How to complete this task: Every line from the one that includes "tilt_deg: -12.9" to the end of the entries should be written out exactly, with the first and last included.

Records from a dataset

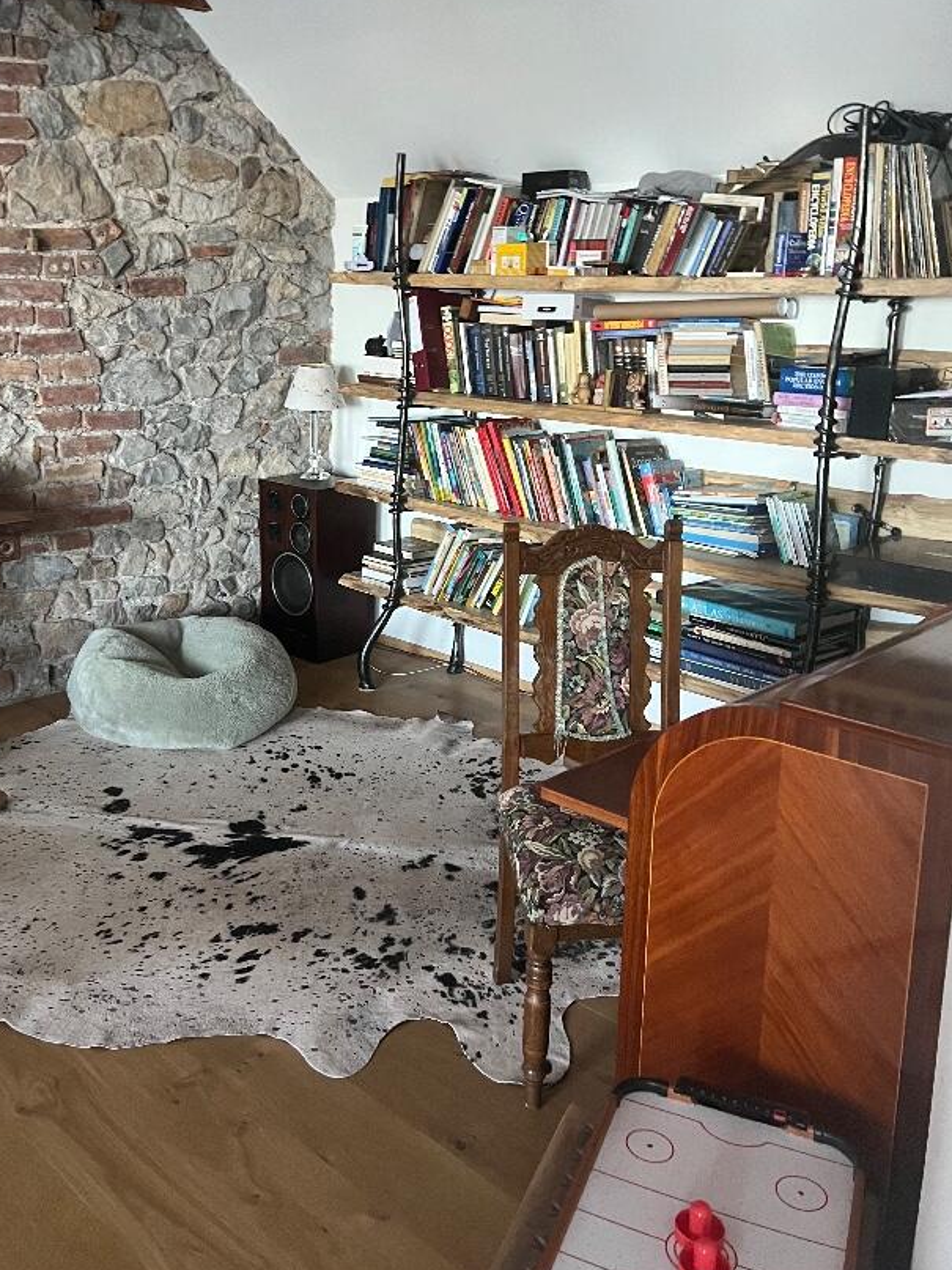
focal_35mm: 33
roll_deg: -2.3
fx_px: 1210
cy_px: 532
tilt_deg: -12.9
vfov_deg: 55.1
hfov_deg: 42.6
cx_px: 352
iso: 500
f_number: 1.5
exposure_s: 1/50
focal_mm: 5.7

Result of this exercise:
tilt_deg: -12.9
vfov_deg: 55.1
hfov_deg: 42.6
cx_px: 352
iso: 500
f_number: 1.5
exposure_s: 1/50
focal_mm: 5.7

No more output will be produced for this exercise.